Creato il 22 marzo 2012 da Rossellagrenci

Come è difficile essere eco, nonostante gli sforzi! Per esempio: la farina, quale usare? Basta comprare una farina bio per pensare di fare bene al pianeta? E a noi, farà bene?

Non è così facile in quanto ci siamo abituati ad usare prevalentemente la farina 00 ma questa farina è ottenuta separando la crusca dalla farina con un processo molto articolato che lo impoverisce di tutti gli elementi nutritivi importanti, anche se è indubbiamente più panificabile per la maggior presenza di glutine.

E la farina integrale? Purtroppo le cose non vanno meglio se si pensa che la maggior parte della farina integrale in commercio non è altro che la stessa farina raffinata a cui viene aggiunta in un secondo momento crusca rimacinata, anch’essa residuo del processo di raffinazione.

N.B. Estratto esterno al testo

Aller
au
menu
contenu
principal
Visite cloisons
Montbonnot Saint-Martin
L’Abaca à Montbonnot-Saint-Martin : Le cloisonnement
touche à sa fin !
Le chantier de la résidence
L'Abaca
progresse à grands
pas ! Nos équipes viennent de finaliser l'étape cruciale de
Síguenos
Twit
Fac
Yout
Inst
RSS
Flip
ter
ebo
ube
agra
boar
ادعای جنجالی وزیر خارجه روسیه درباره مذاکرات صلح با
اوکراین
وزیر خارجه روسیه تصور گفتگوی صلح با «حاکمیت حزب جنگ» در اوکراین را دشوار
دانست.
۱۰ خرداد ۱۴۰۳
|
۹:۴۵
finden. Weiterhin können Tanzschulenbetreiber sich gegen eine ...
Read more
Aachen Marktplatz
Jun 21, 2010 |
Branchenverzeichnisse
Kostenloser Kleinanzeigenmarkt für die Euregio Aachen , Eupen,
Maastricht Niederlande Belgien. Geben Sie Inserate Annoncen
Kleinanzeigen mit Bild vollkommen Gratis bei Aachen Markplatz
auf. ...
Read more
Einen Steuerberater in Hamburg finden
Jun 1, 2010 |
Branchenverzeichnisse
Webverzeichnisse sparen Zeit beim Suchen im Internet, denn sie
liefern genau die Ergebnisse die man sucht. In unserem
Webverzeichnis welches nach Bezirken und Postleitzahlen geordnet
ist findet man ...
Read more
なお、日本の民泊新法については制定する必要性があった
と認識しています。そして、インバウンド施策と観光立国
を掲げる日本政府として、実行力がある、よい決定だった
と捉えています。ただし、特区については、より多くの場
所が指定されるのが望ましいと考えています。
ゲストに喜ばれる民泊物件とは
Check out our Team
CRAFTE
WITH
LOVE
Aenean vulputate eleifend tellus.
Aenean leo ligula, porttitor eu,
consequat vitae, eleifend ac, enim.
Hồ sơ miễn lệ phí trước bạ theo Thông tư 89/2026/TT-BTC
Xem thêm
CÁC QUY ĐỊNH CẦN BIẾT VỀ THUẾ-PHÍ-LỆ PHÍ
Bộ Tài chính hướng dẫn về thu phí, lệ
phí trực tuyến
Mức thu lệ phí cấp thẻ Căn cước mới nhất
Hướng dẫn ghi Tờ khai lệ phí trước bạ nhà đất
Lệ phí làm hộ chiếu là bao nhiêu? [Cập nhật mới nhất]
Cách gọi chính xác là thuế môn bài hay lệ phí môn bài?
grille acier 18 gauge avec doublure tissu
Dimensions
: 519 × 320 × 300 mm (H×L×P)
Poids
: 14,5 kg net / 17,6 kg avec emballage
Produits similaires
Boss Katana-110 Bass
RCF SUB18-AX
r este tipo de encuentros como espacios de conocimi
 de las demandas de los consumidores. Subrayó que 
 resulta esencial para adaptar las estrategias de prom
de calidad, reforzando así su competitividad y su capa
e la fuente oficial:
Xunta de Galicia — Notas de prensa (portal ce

La crusca e il germe contengono, oltre a preziose vitamine e minerali, numerose sostanze benefiche che combattono la stipsi, riducono il rischio di obesità e prevengono l’insorgenza di malattie degenerative, come le cardiopatie coronariche, il diabete alimentare e alcune forme di cancro. La crusca è anche fonte di silicio, un elemento essenziale per l’attività dei sensi e lo sviluppo dello scheletro.
Ma la crusca non va assunta isolatamente, soltanto i cereali integrali, così come ce li elargisce la natura, e le farine che se ne ricavano, apportano le sostanze salutari in forma attiva e assortite in maniera equilibrata.
Le farine integrali, però, si ossidano rapidamente per la presenza dei grassi contenuti nel germe. Vanno quindi consumate sempre fresche macinando i chicchi quando se ne abbisogna (con un mulino casalingo), oppure, se le comprate confezionate, chiedete la garanzia che contengano anche il germe.

Quindi maggior attenzione quando si acquista la farina o i prodotti a base di farina integrale!